Using CRANK-MS, the researchers identified metabolite combinations unique to participants who developed Parkinson’s. They identified 96% of people who developed Parkinson’s cases within 15 years from these combinations alone.

The researchers noted that their new tool was more accurate in diagnosing Parkinson’s than existing clinical assessments by movement disorder specialists, which have an accuracy of 80%.

The researchers also reported that CRANK-MS could also diagnose Parkinson’s 84.3% of the time from skin sebum samples when they tested the algorithm with a second cohort of 274 NHS patients.

MNT spoke with Daniel Truong, neurologist and medical director of The Parkinson’s and Movement Disorder Institute at MemorialCare Orange Coast Medical Center, who was not involved in the study, about how CRANK-MS could improve Parkinson’s care.

“The AI tool demonstrated the ability to detect signs of Parkinson’s disease up to 15 years before the onset of symptoms, providing the opportunity for intervention and treatment at an earlier stage,” he noted.

He continued that the tool’s high level of accuracy could also allow potentially reliable diagnostic tools for early identification of risk factors and that the tool may have the potential for diagnosing other conditions too.

Dr. Schiess called the results exciting but called for caution.

“[C]onfirming these findings in larger cohorts is crucial before this can be widely used in clinical practice. Furthermore, although the CRANK-MS tool is publicly available, physicians and researchers must familiarize themselves with their use and data interpretation,” she said.

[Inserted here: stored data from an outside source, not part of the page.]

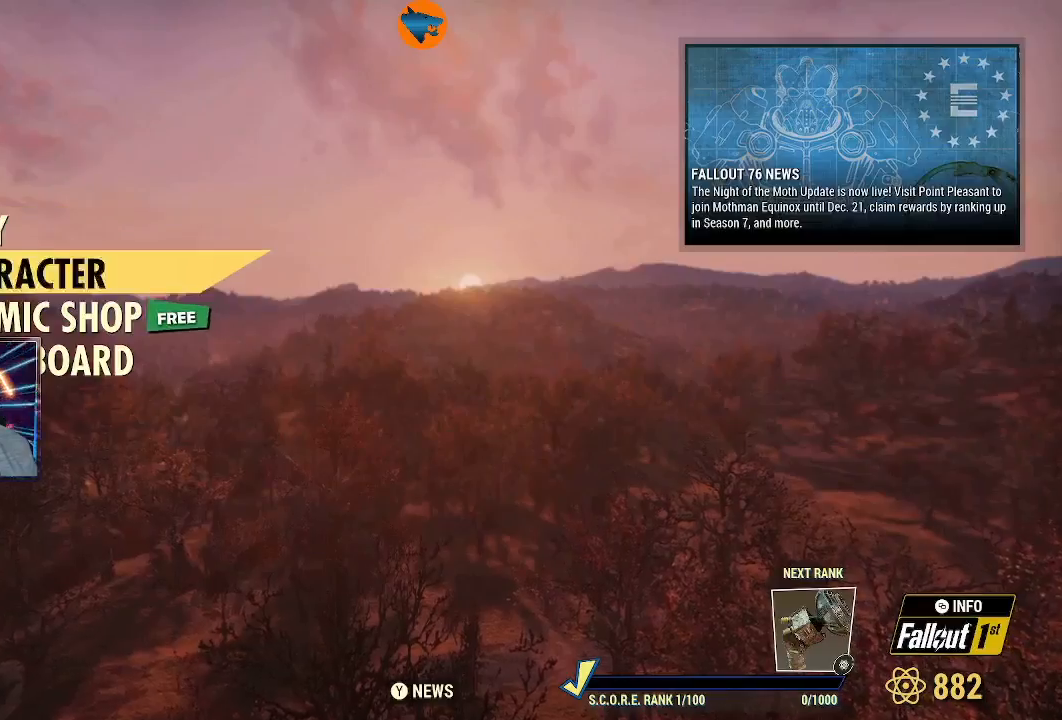
{"buttons": ["A"], "left_stick": "center", "right_stick": "center", "events": [[100, "DPAD_DOWN", "down"], [200, "DPAD_DOWN", "up"], [267, "DPAD_DOWN", "down"], [367, "DPAD_DOWN", "up"], [500, "A", "down"]]}
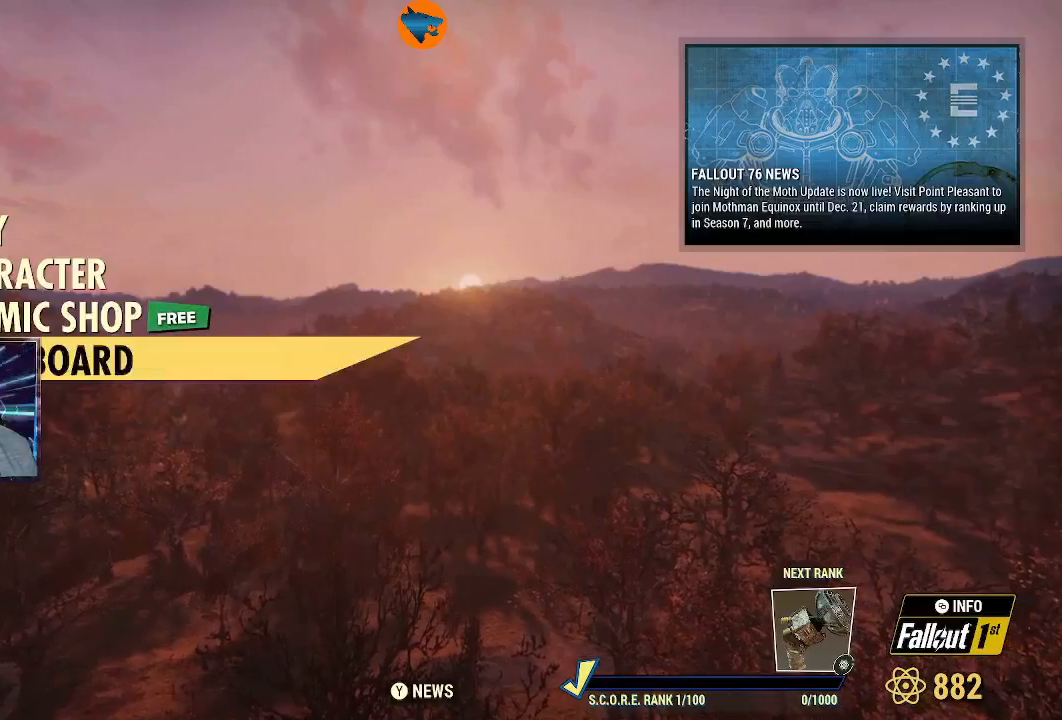
{"buttons": [], "left_stick": "center", "right_stick": "center", "events": [[67, "A", "up"]]}
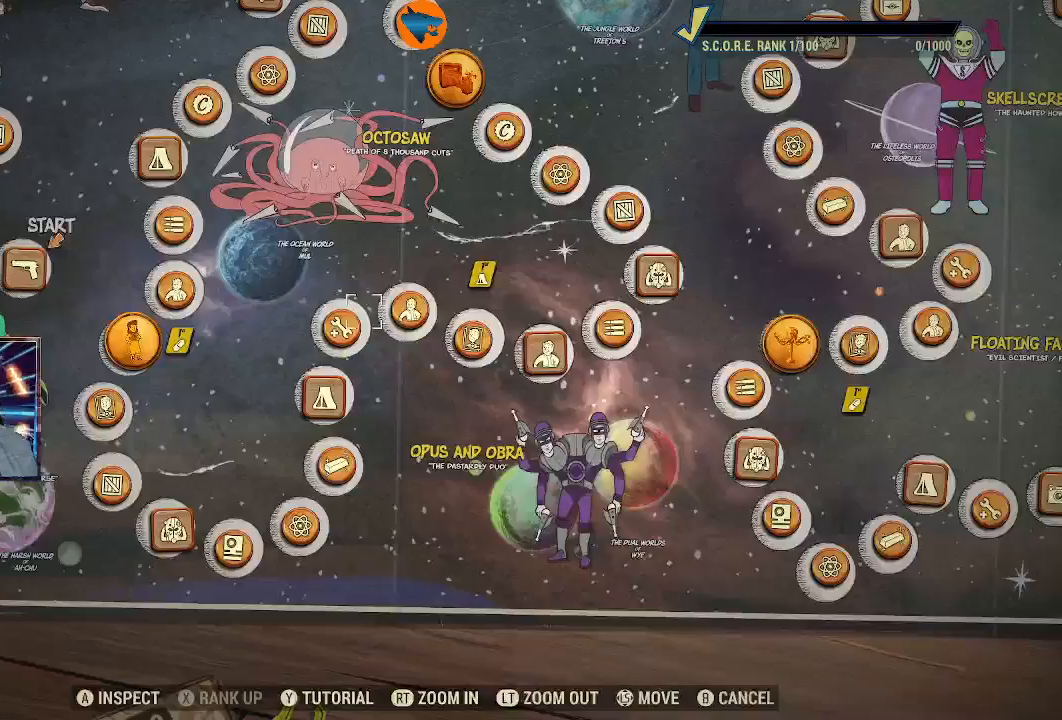
{"buttons": [], "left_stick": "center", "right_stick": "center", "events": []}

Dr. Truong added that collecting and processing blood samples may not always be convenient or feasible in certain clinical or practical settings and that accessibility to blood samples for early detection in asymptomatic individuals may be challenging.

“While the AI tool can identify unique combinations of metabolites that may serve as potential markers for Parkinson’s disease, the specific biological mechanisms and associations of these metabolites with the disease are not yet fully understood. Further research is needed to validate and elucidate the underlying metabolic pathways and causative relationships,” he continued.

Dr. Julie Pilitsis, a board certified neurosurgeon at Marcus Neuroscience Institute, established at Boca Raton Regional Hospital, part of Baptist Health, also spoke with MNT about the study’s limitations.

She noted that the study uses ‘ideal data’—or data that is collected over time and that has known outcomes that are often not available to AI tools.

“How the tool would perform in a lesser set of data or in a set of data where outcomes have not been determined would need to be assessed,” she explained.

“Since we know the outcome of the patients [15 years after their blood samples were taken], we are able to see that the tool is superb in predicting who may develop Parkinson’s,” said Dr. Pilitsis.

“Most notably there were correlations with lower levels of triterpenoids in patients that developed Parkinson’s and higher levels of polyfluoroalkyl substances—which are seen in industrial compounds—in patients with Parkinson’s. This type of data will allow us as clinicians in the future to guide patients towards what they can do to lower their risk and augment their ability to protect themselves from developing Parkinson’s.”
— Dr. Julie Pilitsis

Dr. Truong noted that the implications of this test range from more personalized treatment plans and targeted public health interventions to the discovery of new biomarkers for Parkinson’s.

He added that the tool could also provide further research opportunities.

The availability of the CRANK-MS tool to researchers allows for further exploration and validation of its performance across different populations and settings. This presents an opportunity for collaborative research efforts, data sharing, and refinement of the tool’s algorithms, potentially advancing our understanding of diseases,” he concluded.